Resilinc was founded, and the technnology was designed, and built, by risk management practitioners in the high-tech / device supply chains, and they have added experts in the medical device and automotive supply chains. One of the difficult, and unique, aspects about risk management is the differences in impact and effect of a supply disruption across industries. In some industries, like automotive, bringing a production line back up is not as simple as getting the missing parts or raw materials; in others, like electronic manufacturing, it’s not as simple as substituting one microchip for another if they have different input/output and voltage specs; and in others still, like medical device, it’s not as simple as switching suppliers when one runs out of production capacity as the industry is heavily regulated and it is often the case that all suppliers must carry certain certifications and insurance policies. Without practitioners who understand the specific requirements, and the differing severities associated with each type of disruption, you never get the right models. And if you don’t have the right models, you have zero chance of producing the right metrics and measurements.

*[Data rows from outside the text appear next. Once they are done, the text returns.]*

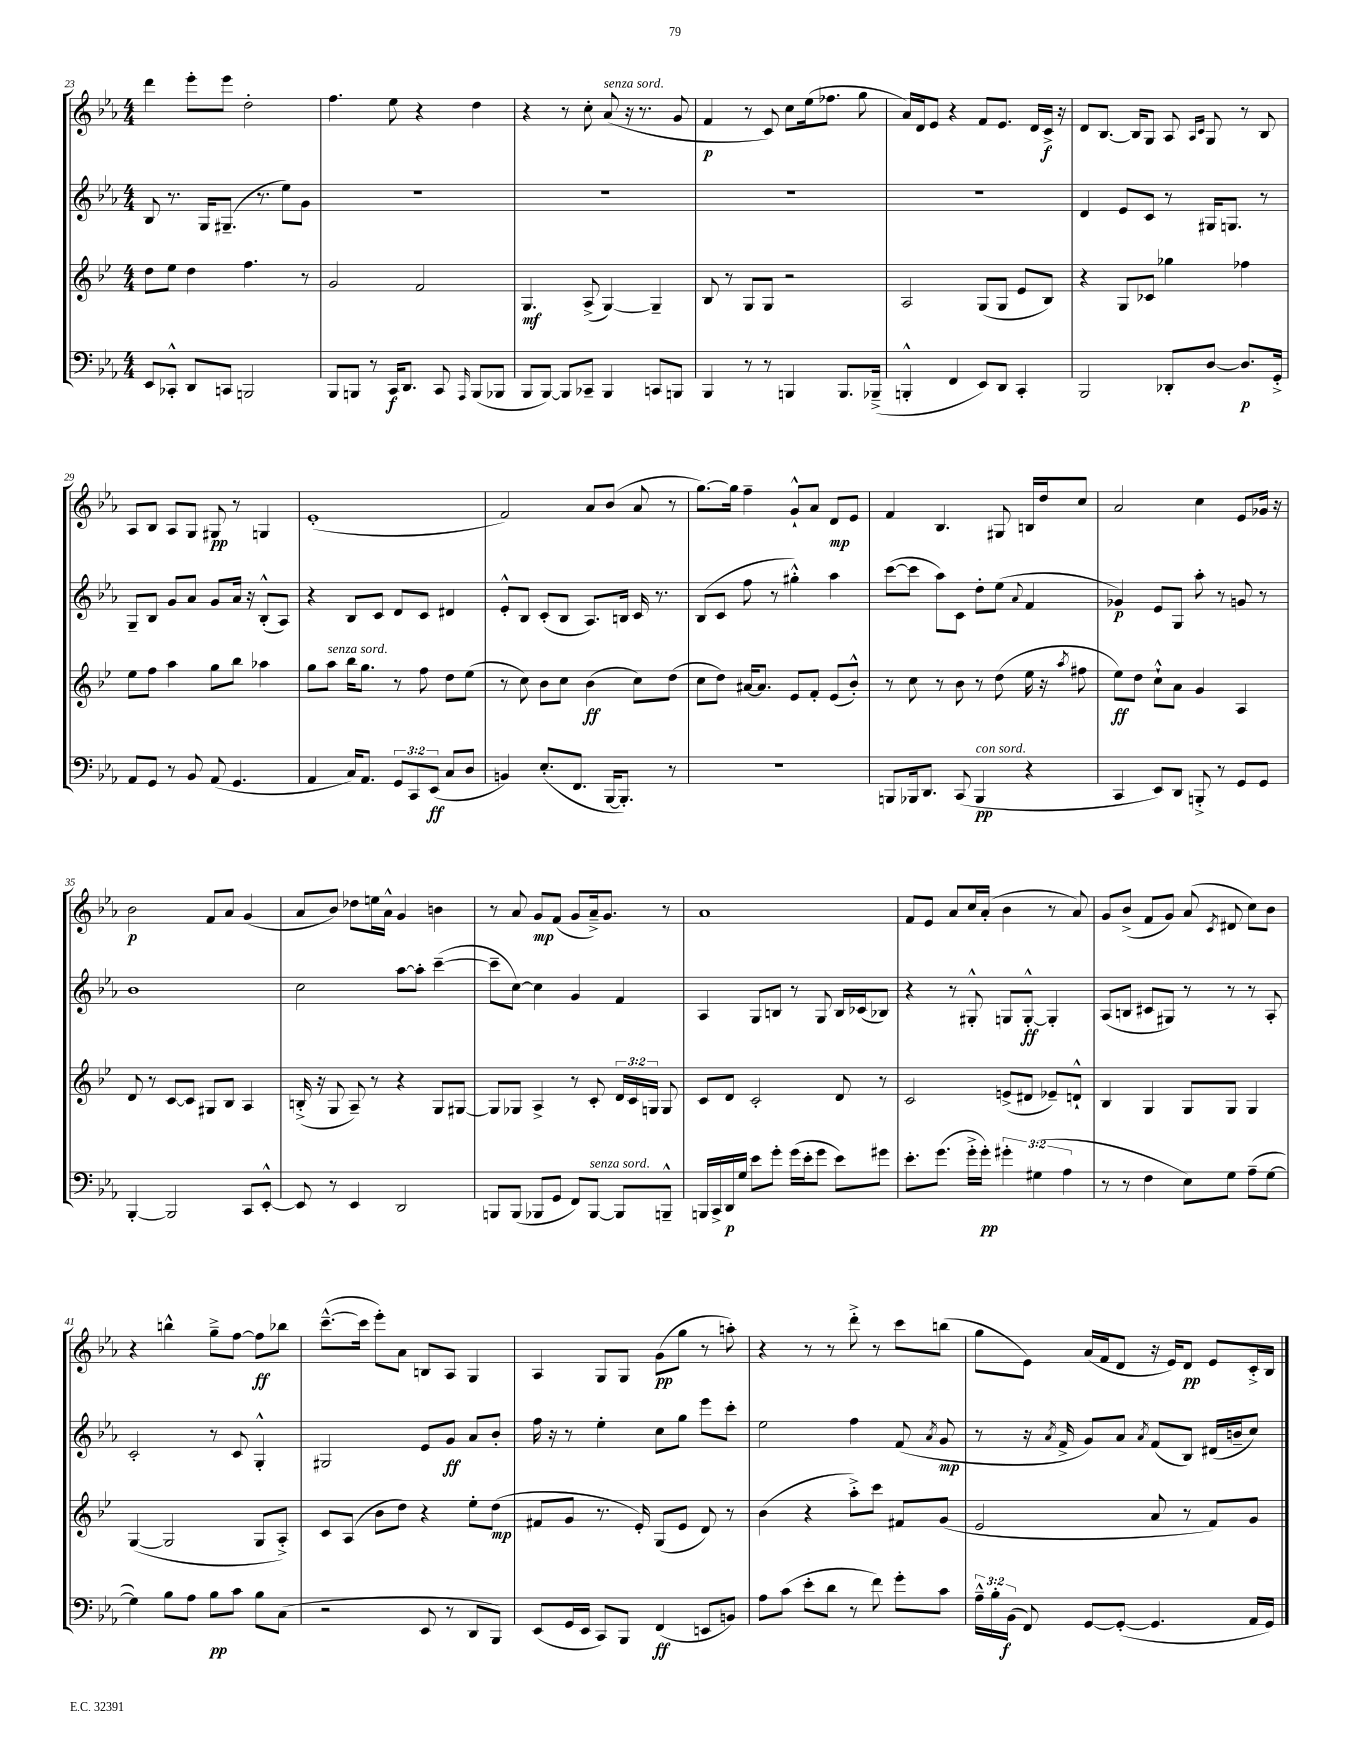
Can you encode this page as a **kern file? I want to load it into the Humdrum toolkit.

**kern	**kern	**kern	**kern
*staff4	*staff3	*staff2	*staff1
*clefF4	*clefG2	*clefG2	*clefG2
*k[b-e-a-]	*k[b-e-]	*k[b-e-a-]	*k[b-e-a-]
*M4/4	*M4/4	*M4/4	*M4/4
8EE-/L	8dd\L	8B-/	4ddd\
8CC-'^^/J	8ee-\J	8.r	.
8DD/L	4dd\	.	8eee-'\L
.	.	16G/LK	.
8CC/J	.	(8.G#~/J	8eee-\J
2BBB/	4.ff\	.	2dd'\
.	.	8.r	.
.	.	8ee-\L)	.
.	8r	8g\J	.
=	=	=	=
8BBB-/L	2g/	1r	4.ff\
8BBB/J	.	.	.
8r	.	.	.
16CC/LK	.	.	8ee-\
8.DD/J	.	.	.
.	2f/	.	4r
8CC/	.	.	.
16qqAAA-/	.	.	.
(8BBB/L	.	.	4dd\
8BBB-/J	.	.	.
=	=	=	=
8BBB-/L	4.G/	1r	4r
[8BBB-/J)	.	.	.
8BBB-/]L	.	.	8r
8CC-~/J	(8A^/	.	8cc'\
4BBB-/	[4G/)	.	(8a-/
.	.	.	16r
.	.	.	8.r
8CC/L	4G~/]	.	.
8BBB/J	.	.	8g/
=	=	=	=
4BBB-/	8B-/	1r	4f/
.	8r	.	.
8r	8G/L	.	8r
8r	8G/J	.	8c/)
4BBB/	2r	.	8cc\L
.	.	.	(16ee-\k
.	.	.	8.ff-\J
8.BBB/L	.	.	.
.	.	.	8gg\
(16BBB-~^/Jk	.	.	.
=	=	=	=
4BBB'^^/	2A/	1r	16a-/LL)
.	.	.	16d/J
.	.	.	8e-/J
4FF/	.	.	4r
8EE-/L)	(8G/L	.	8f/L
8DD/J	8G/J	.	8.e-/J
4CC'/	8e-/L	.	.
.	.	.	16d/LL
.	8B-/J)	.	16c^/JJ
.	.	.	16r
=	=	=	=
2BBB-/	4r	4d/	8d/L
.	.	.	[8.B-/J
.	8G/L	8e-/L	.
.	.	.	16B-/]LK
.	8c-/J	8c/J	8G/J
8DD-'/L	4gg-\	8r	8A-/
.	.	.	16qqA-/LL
.	.	.	16qqc/JJ
[8D/J	.	16G#/LK	8G/
.	.	8.G/J	.
8.D/]L	4ff-\	.	8r
.	.	8r	8B-/
16GG'^/Jk	.	.	.
=	=	=	=
8AA-/L	8ee-\L	8G~/L	8A-/L
8GG/J	8ff\J	8B-/J	8B-/J
8r	4aa\	8g/L	8A-/L
8BB-/	.	8a-/J	8G/J
(8AA-/	8gg\L	8g/L	8G#/
4.GG/	8bb-\J	16a-/Jk	8r
.	.	16r	.
.	4aa-\	(8B-'^^/L	4G/
.	.	8A-/J)	.
=	=	=	=
4AA-/	8gg\L	4r	(1e-'
.	8aa\J	.	.
16C/LK)	16bb-\LK	8B-/L	.
8.AA-/J	8.gg\J	.	.
.	.	8c/J	.
12GG/L	8r	8d/L	.
12CC/	.	.	.
.	8ff\	8c/J	.
(12EE-/J	.	.	.
8C/L	8dd\L	4d#/	.
8D/J	(8ee-\J	.	.
=	=	=	=
4BB/)	8r	8e-'^^/L	2f/)
.	8cc\)	8B-/J	.
(8.E-'/L	8b-\L	(8c'/L	.
.	8cc\J	8B-/J	.
8.FF/J	.	.	.
.	(4b-\	8.A-/L)	8a-/L
[16BBB-/LK	.	.	(8b-/J
8.BBB-'/]J)	.	16B/Jk	.
.	8cc\L)	16c/	8a-/
.	.	8.r	.
8r	(8dd\J	.	8r
=	=	=	=
1r	8cc\L	(8B-/L	[8.gg\L)
.	8dd\J)	8c/J	.
.	.	.	16gg\]Jk
.	[16a#/LK	8ff\	4ff~\
.	8.a#/]J	.	.
.	.	8r	.
.	8e-/L	4gg#'^^\)	8g`^^/L
.	8f'/J	.	8a-/J
.	(8e-/L	4aa-\	8d/L
.	8b-'^^/J)	.	8e-/J
=	=	=	=
8BBB/L	8r	([8ccc\L	4f/
16BBB-/k	8cc\	8ccc\]J	.
8.DD/J	.	.	.
.	8r	8aa-\L)	4.B-/
(8CC/	8b-\	8c\J	.
4BBB-/	8r	8dd'\L	.
.	(8dd\	(8ee-\J	8G#/
.	.	8qqa-/	.
4r	16ee-\	4f/	16B/LL
.	16r	.	16dd/J
.	8qaa/	.	.
.	8ff#\	.	8cc/J
=	=	=	=
4CC/	8ee-\L)	4g-/)	2a-/
.	8dd\J	.	.
8EE-/L)	8cc`^^\L	8e-/L	.
8DD/J	8a\J	8G/J	.
8BBB'^/	4g/	8aa-'\	4cc\
8r	.	8r	.
8GG/L	4A/	8g/	8e-/L
8GG/J	.	8r	16g-/Jk
.	.	.	16r
=	=	=	=
[4BBB-'/	8d/	1b-	2b-\
.	8r	.	.
2BBB-/]	[8c/L	.	.
.	8c/]J	.	.
.	8G#/L	.	8f/L
.	8B-/J	.	8a-/J
8CC/L	4A/	.	(4g/
[8EE-'^^/J	.	.	.
=	=	=	=
8EE-/]	(16B'^/	2cc\	8a-/L
.	16r	.	.
8r	8G/	.	8b-/J)
4EE-/	8A~/)	.	8dd-\L
.	8r	.	16ee\L
.	.	.	16a-^^\JJ
2DD/	4r	[8aa-\L	4g/
.	.	8aa-'\]J	.
.	8G/L	([4ccc~\	4b\
.	[8G#/J	.	.
=	=	=	=
8BBB/L	8G#/]L	8ccc~\]L	8r
(8BBB/J	8G-/J	[8cc\J)	8a-/
8BBB-/L	4A^/	4cc\]	8g/L
8GG/J	.	.	(8f/J
8FF/L)	8r	4g/	8g/L
[8BBB-/J	8c'/	.	16a-~^/k)
.	.	.	8.g/J
8BBB-/]L	24d/LL	4f/	.
.	24c/	.	.
.	24G/JJ	.	.
8BBB~^^/J	8G/	.	8r
=	=	=	=
16BBB/LL	8c/L	4A-/	1a-
16CC^/	.	.	.
16DD/	8d/J	.	.
16G/JJ	.	.	.
8e-\L	2c'/	8G/L	.
8g'\J	.	8B/J	.
(16g\LL	.	8r	.
16e-'\J	.	.	.
8g\J	.	8G/	.
8e-\L)	8d/	16B/LL	.
.	.	(16c-/J	.
8g#\J	8r	8B-/J)	.
=	=	=	=
8.e-'\L	2c/	4r	8f/L
.	.	.	8e-/J
(8.g\J	.	.	.
.	.	8r	8a-/L
16g'^\LL	.	8G#'^^/	16cc/L
16g'\JJ)	.	.	(16a-'/JJ
6g#'\	(8e^/L	8G/L	4b-\
.	8d#/J	[8G'^^/J	.
(6G#\	.	.	.
.	8e-~/L)	4G'/]	8r
6A-\	.	.	.
.	8d`^^/J	.	8a-/)
=	=	=	=
8r	4B-/	(8A-/L	8g/L
8r	.	8B/J	(8b-^/J
4F\	4G/	8c#/L	8f/L
.	.	8G#/J)	8g/J)
8E-\L)	8G/L	8r	(8a-/
.	.	.	8qc/
8G\J	8G/J	8r	8d#/
(8A-~\L	4G/	8r	8cc\L)
[8G\J	.	8A-'/	8b-\J
=	=	=	=
4G\])	([4G/	2c'/	4r
8B-\L	2G/]	.	4bb^^\
8A-\J	.	.	.
8B-\L	.	8r	8gg~^\L
8c\J	.	8c/	[8ff\J
8B-\L	8G/L	4G'^^/	8ff\]L
(8C\J	8A'^/J)	.	8bb-\J
=	=	=	=
2r	8c/L	2G#/	([8.ccc~^^\L
.	(8A/J	.	.
.	.	.	16ccc\]Jk
.	8b-\L	.	8eee-'\L)
.	8dd\J)	.	8a-\J
8EE-/	4r	8e-/L	8B/L
8r	.	8g/J	8A-/J
8DD/L	8ee-'\L	8a-/L	4G/
8BBB-/J)	(8dd\J	8b-'/J	.
=	=	=	=
(8EE-/L	8f#/L	16ff\	4A-/
.	.	16r	.
16GG/L	8g/J	8r	.
16EE-/JJ	.	.	.
8CC/L)	8.r	4ee-'\	8G/L
8BBB-/J	.	.	8G/J
.	16e-'/)	.	.
(4FF/	(8G/L	8cc\L	(8g\L
.	8e-/J	8gg\J	8gg\J
8EE/L	8d/)	8eee-\L	8r
8BB/J)	8r	8ccc'\J	8aa'\)
=	=	=	=
8A-\L	(4b-\	2ee-\	4r
(8c\J	.	.	.
8e-'\L	4r	.	8r
8d\J	.	.	8r
8r	8aa'^\L)	4ff\	8ddd'^\
8f\)	8ccc\J	.	8r
8g'\L	8f#/L	(8f/	8ccc\L
.	.	8qa-/	.
8c\J	(8g/J	8g/	(8bb\J
=	=	=	=
24A-~^^\LL	2e-/	8r	8gg\L
24B-'\	.	.	.
(24BB-\JJ	.	.	.
8FF/)	.	16r	8e-\J)
.	.	8qa-/	.
.	.	16f^/	.
[8GG/L	.	8g/L)	(16a-/LL
.	.	.	16f/J
(8GG'/_J	.	8a-/J	8d/J
.	.	8qa-/	.
4.GG/]	8a/	(8f/L	16r
.	.	.	16e-/LK)
.	8r	8B-/J)	8d/J
.	8f/L)	(16d#/LL	8e-/L
.	.	16b~/J	.
16AA-/LL	8g/J	8cc/J)	16c'^/L
16GG/JJ)	.	.	16B-/JJ
==	==	==	==
*-	*-	*-	*-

For example, the founder, Bindiya Vakil, has served as the Program Manager for Supply Chain Risk Management at Cisco and the Supply Chain Manager at Solectron. Summit Vakil has worked in product management and leadership roles in Brocade, Cisco, and 3Com.

In addition, they recognize the criticality of solid Supplier Information Management as a foundation, and brought in Jon Bovit, with a long history in SIM at Ariba, Aravo, and CVM, to insure they got their unique functionality-focussed SIM model right for the problem they are tackling, which is different from the problems the standard SIM players are focussed on. (For example, in risk management, it really doesn’t matter where the headquarters are and whether you spend 100K or 100M with the supplier. A hurricane could shut down the headquarters and have no effect on your supply chain but if a supplier is sole source, even if you only buy one part, and only spend 100K, if the absence of that part could shut down the production line, that supplier is still a huge risk if they are located in a high risk zone.)

And their CEO is formally trained in Supply Management. She has a Master of Engineering in Logistics from MIT with a thesis on Design Outsourcing in the High-Tech Industry and its Impact on Supply Chain Strategies. Not many companies these days have a CEO who is technically competent in what the company actually does. It is my belief that having a CEO who knows what the product has to do, and how it should do it, greatly increases the chances that the company will develop the right products. (Because when you don’t, you get devices that light-up when they’re off and drain the battery until they die, and million-dollar toilet paper dispensers that limit you to 5 squares. Don’t laugh. Both have happened.)

So while Resilinc, like all new technology platforms, may carry a technology risk, for those of you in the high-tech, medical device, and automotive industries, I believe that it is more likely that it will resonate with your supply chain.